[Text pulled from each page]
[Start of section]

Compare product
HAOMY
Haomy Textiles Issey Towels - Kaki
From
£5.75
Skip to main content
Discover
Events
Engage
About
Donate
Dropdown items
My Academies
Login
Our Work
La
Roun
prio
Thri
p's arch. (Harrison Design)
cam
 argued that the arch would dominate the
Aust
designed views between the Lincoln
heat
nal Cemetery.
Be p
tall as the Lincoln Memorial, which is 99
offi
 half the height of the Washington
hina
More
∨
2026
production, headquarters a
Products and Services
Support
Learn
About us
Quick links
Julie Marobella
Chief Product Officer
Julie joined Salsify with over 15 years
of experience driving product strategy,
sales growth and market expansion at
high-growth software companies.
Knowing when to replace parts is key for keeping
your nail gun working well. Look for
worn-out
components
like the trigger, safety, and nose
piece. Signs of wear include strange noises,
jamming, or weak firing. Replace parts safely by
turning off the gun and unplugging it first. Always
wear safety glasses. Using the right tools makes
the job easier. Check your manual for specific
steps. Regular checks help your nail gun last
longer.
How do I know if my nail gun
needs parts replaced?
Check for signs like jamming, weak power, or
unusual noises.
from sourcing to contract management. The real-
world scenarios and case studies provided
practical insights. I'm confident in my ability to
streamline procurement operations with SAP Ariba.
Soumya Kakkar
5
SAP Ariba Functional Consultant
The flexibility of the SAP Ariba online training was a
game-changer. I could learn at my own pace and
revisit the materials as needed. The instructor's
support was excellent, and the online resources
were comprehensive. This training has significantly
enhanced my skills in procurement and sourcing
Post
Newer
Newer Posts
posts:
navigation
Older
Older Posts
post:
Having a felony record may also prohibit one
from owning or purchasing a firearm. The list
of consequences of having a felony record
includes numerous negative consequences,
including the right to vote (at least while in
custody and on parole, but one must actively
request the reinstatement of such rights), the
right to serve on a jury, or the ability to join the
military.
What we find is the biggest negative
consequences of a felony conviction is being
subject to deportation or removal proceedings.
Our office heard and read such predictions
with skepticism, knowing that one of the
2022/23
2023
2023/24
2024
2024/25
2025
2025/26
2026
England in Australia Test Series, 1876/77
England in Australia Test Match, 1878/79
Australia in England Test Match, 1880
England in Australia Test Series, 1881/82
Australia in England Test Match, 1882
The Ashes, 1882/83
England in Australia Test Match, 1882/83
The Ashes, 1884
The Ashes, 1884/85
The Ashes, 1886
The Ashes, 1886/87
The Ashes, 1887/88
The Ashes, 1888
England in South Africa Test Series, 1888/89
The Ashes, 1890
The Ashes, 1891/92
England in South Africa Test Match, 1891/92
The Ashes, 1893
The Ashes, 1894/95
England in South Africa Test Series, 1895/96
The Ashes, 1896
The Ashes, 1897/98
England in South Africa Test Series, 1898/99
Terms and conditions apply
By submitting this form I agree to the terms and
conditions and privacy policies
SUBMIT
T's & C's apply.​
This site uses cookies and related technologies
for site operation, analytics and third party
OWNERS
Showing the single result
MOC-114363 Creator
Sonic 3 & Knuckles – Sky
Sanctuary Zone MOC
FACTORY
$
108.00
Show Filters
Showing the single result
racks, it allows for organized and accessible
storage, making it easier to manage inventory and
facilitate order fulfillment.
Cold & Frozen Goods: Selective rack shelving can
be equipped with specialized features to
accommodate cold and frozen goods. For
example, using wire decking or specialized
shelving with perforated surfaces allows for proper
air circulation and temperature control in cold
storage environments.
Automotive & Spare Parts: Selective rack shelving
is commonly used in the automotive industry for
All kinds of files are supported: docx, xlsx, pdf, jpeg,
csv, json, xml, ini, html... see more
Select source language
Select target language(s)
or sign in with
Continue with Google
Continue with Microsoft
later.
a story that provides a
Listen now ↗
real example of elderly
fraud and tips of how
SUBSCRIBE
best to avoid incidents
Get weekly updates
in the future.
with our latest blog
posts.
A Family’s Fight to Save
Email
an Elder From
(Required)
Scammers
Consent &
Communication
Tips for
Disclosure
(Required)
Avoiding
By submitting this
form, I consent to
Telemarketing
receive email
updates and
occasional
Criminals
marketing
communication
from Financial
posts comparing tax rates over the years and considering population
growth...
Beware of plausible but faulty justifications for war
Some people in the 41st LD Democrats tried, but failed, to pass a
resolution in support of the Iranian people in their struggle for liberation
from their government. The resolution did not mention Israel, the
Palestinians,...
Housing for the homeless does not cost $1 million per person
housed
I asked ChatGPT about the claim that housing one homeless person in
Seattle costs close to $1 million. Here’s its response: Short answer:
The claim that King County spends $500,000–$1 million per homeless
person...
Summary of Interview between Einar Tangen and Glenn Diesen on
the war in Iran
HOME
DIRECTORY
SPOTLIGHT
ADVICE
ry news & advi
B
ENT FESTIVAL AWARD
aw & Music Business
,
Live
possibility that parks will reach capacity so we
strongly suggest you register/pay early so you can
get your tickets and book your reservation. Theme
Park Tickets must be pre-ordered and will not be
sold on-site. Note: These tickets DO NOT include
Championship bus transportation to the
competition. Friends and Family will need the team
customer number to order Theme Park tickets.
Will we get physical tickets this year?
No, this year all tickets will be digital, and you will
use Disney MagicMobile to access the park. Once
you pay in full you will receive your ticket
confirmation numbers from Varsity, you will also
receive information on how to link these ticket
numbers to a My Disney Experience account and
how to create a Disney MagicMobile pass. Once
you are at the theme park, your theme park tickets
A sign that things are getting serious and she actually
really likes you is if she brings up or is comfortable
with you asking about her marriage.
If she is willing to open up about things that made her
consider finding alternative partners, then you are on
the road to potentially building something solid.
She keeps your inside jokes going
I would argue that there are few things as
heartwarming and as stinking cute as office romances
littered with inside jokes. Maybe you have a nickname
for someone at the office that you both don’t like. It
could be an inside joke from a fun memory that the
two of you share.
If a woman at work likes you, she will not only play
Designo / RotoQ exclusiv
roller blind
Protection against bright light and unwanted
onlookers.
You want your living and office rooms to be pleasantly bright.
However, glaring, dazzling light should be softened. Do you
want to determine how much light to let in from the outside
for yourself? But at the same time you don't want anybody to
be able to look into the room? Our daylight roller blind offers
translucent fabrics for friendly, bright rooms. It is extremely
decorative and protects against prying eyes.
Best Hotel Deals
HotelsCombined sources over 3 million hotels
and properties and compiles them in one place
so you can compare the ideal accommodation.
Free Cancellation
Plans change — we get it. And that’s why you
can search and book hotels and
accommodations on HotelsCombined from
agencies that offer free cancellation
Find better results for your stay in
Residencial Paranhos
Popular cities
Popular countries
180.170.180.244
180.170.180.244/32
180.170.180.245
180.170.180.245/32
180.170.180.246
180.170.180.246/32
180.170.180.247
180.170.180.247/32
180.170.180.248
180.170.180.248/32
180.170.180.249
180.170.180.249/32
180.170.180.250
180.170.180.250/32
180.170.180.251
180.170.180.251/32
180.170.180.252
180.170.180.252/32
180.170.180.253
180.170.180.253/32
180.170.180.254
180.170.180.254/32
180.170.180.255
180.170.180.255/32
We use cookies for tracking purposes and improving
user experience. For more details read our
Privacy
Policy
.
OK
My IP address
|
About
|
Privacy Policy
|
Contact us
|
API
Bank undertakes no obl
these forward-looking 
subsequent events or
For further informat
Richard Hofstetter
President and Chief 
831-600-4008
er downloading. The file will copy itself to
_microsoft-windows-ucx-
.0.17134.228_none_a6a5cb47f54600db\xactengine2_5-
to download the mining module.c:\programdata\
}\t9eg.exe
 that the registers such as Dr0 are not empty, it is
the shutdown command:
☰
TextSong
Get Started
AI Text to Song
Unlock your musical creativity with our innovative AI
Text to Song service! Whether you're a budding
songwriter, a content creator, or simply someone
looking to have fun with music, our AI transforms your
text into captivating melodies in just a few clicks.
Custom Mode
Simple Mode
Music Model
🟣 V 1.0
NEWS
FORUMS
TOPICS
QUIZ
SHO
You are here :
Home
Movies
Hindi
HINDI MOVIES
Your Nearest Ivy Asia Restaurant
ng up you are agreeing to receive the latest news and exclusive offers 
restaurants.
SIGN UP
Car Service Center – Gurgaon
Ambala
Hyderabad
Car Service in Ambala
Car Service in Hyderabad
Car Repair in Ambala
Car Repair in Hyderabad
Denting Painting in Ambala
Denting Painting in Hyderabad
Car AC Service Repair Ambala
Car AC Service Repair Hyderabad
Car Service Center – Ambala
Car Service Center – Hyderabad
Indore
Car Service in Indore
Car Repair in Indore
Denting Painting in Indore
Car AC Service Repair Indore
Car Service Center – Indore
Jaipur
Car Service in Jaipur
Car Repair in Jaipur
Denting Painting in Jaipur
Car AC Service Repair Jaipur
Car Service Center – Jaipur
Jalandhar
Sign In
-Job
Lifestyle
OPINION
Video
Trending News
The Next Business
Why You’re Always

[End of section]

◆ **Task to complete**:
Copy the data line for line, from the very first line through the line that has "wear safety glasses.". Include that line, and stop after it.

◆ **Written solution**:
Compare product
HAOMY
Haomy Textiles Issey Towels - Kaki
From
£5.75
Skip to main content
Discover
Events
Engage
About
Donate
Dropdown items
My Academies
Login
Our Work
La
Roun
prio
Thri
p's arch. (Harrison Design)
cam
 argued that the arch would dominate the
Aust
designed views between the Lincoln
heat
nal Cemetery.
Be p
tall as the Lincoln Memorial, which is 99
offi
 half the height of the Washington
hina
More
∨
2026
production, headquarters a
Products and Services
Support
Learn
About us
Quick links
Julie Marobella
Chief Product Officer
Julie joined Salsify with over 15 years
of experience driving product strategy,
sales growth and market expansion at
high-growth software companies.
Knowing when to replace parts is key for keeping
your nail gun working well. Look for
worn-out
components
like the trigger, safety, and nose
piece. Signs of wear include strange noises,
jamming, or weak firing. Replace parts safely by
turning off the gun and unplugging it first. Always
wear safety glasses. Using the right tools makes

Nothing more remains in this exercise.